| > Parsing this out of utf-8 encoding requires no knowledge of unicode or even utf-8. If you have valid UTF-8 already, then yes, the task is a lot easier. But depending on the level at which you're parsing, this might not be the case — i.e., if you're writing a JSON parser from the ground up, you do need to know what UTF-8 and Unicode are, and will need to validate the input data. > Converting the unicode character escape codes to utf-8 would require knowledge of utf-8 encoding Agreed. Even if you're not working at the "array-of-bytes" level, you will need to be able to parse and translate "\u..."-style strings into the appropriate output character encoding. > but this unescaping is not a feature that would be provided by the language regardless. I'm not sure we're talking about this being handled at the language level. This translation is something that would likely be offered at the parser level (working with the features offered by the standard library), but the parser does need to know about it — and does need to be able to work with strings at a granular level to be able to parse it out. By definition, it cannot leave the input data as an undecoded bag of bytes. Note, too, that the JSON spec does not specifically require UTF-8. UTF-16 is a completely valid encoding for JSON (though much less common than UTF-8), in which case none of these characters are an ASCII subset, and greater awareness is needed to be able to handle this. |
But all it's doing here is taking a hex string (which is entirely ASCII) and converting it into the respective hex representation. Since ASCII translates unambiguously to bytes, it doesn't really matter if `str[0]` is operating on a byte stream, codepoint stream or grapheme stream, because in utf8, they're all the same thing as long as we're within the ASCII range.
Where things get hairy is stuff like `str.reverse()` over arbitrary strings that may or may not be in ASCII. This repo[0] talks about some of the challenges associated with conflating characters with either bytes or codepoints.
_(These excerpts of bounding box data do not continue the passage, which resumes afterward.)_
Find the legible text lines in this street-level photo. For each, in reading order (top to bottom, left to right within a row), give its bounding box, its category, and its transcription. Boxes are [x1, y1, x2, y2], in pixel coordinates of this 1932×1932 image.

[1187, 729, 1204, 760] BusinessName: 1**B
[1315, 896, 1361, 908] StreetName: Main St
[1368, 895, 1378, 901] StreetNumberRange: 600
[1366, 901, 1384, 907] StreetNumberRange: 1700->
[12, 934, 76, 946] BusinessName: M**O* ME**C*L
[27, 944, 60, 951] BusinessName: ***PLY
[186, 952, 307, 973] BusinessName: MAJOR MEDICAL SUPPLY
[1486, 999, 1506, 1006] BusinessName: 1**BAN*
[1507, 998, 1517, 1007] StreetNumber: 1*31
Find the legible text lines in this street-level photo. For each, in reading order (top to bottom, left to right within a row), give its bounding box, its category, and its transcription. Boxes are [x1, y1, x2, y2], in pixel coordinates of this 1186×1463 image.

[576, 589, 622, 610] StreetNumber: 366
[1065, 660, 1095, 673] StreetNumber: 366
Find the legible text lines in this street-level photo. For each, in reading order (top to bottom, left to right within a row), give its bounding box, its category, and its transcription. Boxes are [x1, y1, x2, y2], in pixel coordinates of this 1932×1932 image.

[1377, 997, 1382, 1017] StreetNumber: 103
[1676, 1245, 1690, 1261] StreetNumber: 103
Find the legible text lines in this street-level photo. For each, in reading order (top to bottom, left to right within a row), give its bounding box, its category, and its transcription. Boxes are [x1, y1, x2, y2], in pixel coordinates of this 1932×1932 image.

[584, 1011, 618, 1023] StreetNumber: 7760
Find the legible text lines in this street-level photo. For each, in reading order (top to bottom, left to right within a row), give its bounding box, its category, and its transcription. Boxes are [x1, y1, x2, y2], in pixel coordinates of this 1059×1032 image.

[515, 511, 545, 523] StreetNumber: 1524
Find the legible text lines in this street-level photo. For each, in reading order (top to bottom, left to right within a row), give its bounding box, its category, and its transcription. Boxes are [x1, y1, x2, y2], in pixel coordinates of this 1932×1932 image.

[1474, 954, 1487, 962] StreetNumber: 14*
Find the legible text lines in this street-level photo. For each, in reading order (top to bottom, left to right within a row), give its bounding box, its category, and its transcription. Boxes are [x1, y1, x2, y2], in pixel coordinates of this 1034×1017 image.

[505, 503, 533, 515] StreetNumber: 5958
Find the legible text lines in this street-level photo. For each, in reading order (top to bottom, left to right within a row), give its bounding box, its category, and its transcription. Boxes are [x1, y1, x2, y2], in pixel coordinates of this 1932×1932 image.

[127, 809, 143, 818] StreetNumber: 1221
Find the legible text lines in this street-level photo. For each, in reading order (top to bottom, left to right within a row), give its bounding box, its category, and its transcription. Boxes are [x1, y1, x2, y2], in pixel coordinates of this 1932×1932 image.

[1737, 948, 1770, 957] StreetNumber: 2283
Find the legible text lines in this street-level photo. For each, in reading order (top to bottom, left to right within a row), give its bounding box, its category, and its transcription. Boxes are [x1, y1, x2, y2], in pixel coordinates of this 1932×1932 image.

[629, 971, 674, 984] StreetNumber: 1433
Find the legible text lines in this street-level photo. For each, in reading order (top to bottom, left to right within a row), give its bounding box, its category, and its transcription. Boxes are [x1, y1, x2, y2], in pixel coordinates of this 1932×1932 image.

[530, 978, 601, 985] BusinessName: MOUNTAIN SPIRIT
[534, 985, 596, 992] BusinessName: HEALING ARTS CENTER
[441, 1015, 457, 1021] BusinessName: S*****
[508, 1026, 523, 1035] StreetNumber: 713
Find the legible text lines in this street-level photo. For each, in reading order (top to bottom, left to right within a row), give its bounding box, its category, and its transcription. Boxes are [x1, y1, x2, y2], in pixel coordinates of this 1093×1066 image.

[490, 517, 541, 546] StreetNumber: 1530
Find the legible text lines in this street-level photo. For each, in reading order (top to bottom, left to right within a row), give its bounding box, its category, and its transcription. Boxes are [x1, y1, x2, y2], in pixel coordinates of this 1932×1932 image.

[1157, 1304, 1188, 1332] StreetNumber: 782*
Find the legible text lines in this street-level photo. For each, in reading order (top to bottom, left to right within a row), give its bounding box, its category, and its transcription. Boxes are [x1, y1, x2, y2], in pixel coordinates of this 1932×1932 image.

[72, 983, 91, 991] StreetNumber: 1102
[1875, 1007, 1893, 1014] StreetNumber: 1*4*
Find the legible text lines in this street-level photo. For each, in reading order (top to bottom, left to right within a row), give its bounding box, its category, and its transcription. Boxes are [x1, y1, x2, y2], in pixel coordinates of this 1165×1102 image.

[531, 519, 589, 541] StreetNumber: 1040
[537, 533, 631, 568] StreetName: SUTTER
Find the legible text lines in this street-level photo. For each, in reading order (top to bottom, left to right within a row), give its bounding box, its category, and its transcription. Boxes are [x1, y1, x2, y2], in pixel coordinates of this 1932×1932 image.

The problem is that programming languages often approach strings from the wrong angle: you can't just tack on handling of multi-byte codepoints on top of ascii handling; you lose O(1) random access and you don't actually model the linguistic domain properly by doing so, because in the first place, humans think of characters not in terms of bytes or codepoints, but in terms of grapheme clusters. Clustering correctness falls deep in the realm of linguistics, and is therefore arguably more suitable to be handled by a library than a programming language.
[0] https://github.com/mathiasbynens/esrever